START TEXT FOR ANALYSIS
And officials throughout Europe have said they are still braced for a return of Trumpism if Republicans take over the Congress in 2022 or if someone like Mr. Trump — or Mr. Trump himself — wins the White House again in 2024.
That fear makes some political leaders around the world nervous about whether America’s long-term commitments can be sustained.Mr. Biden said he did not worry about that.
“I’m not making any promises to anyone that I don’t believe are overwhelmingly likely to be kept,” he insisted.
Despite Biden’s words, the real motion of action will have to happen with him and his AG Merrick Garland, who so far have shown not to be on the cutting-edge of efforts to bring the horrid, criminal, corrupt workings of the T-Rump’s four years in office to true accountability and subsequent punishment. The only course of action with the horrors made by T-Rump/Billy Barr/Mike Pompeo/Jeff Sessions — the list is near-endless — is to hard-charge the facts and get these shitheels to publicly testify on charges of everything.
Dahlia Lithwick at Slate this morning had a most-excellent look at just that — a must-read piece in its entirety, including this couple of notable gems:
In other words, nothing that is meant to be over is actually over. Because nothing was ever really litigated in the first instance.
Despite the best efforts of Robert Mueller, two impeachment trials, myriad court cases, House oversight, and a decisive election, we can all see that the worst excesses of the Trump years were pleaded, argued, sometimes proved, and then dismissed.
END TEXT FOR ANALYSIS
USING THE INFORMATION =>
1 - In the commentary on Trump-era accountability, who wrote the Slate piece it recommends?
2 - Pick up the commentary on Trump-era accountability after its final sentence and carry it forward.
You won't need the rows that come next for anything here.
START INFORMATION GIVEN
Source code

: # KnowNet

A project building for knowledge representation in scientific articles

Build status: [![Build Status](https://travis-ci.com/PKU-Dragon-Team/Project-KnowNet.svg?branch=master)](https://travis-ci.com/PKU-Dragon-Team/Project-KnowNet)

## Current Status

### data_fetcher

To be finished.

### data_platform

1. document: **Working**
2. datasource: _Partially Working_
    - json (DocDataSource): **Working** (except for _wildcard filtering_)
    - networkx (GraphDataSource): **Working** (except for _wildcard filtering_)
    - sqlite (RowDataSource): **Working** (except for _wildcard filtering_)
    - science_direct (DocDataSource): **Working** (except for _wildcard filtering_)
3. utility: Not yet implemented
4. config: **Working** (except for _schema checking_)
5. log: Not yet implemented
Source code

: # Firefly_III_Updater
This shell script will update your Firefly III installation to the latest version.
END INFORMATION GIVEN
OUTPUTS BY TASK =>
1 - Dahlia Lithwick

2 -
The difference between papering over and closing a case could not be more apparent than it is now. There has been no real reckoning with the broken laws and shattered norms of the Trump presidency, nor with the ostensibly conclusive results of the 2020 election, and certainly not with the violent insurrection of Jan. 6.
As Will Saletan observed last week, none of these theoretically discrete phenomena are dead or buried; they are instead not merely informing many people’s present but also rapidly distorting the future:
…
Pretending Trump was a crazy dream and it’s all normal again is now a bipartisan sport. As David Graham warned last week, the only thing more dangerous than the claims that “this is not normal” that pervaded the Trump years is the thin veneer of “normalcy” that characterizes the present illiberal moment.
But what is most bizarre, troubling, and painful about this current attempt to move forward and revert to normal without properly reckoning with what has happened is that the message is emanating from the Biden Justice Department and White House.
They are now the folks arguing that everything that happened over the course of the Trump years was an aberration and a one-off, and that the best response to all of that is to ignore, ignore, ignore.
If that’s the case we be fucked.
Even worse — Dr. Lance Dodes, a retired assistant clinical professor of psychiatry at Harvard Medical School and a training and supervising analyst emeritus at the Boston Psychoanalytic Society and Institute, in an interview published this morning at Salon on T-Rump’s ongoing-unhinged behavior and how he gets away with it (another must-read the whole thing, thingie), plus this sharp insight:
“If there is someone who is ranting and raving about things that are obviously and demonstrably false yet insists that they are true, that is by definition delusional. If Trump were not a former president, he would be easily seen to be psychotic. Because he is a former president and has a cult following, we are expected to wonder if his behavior can be explained some other way.”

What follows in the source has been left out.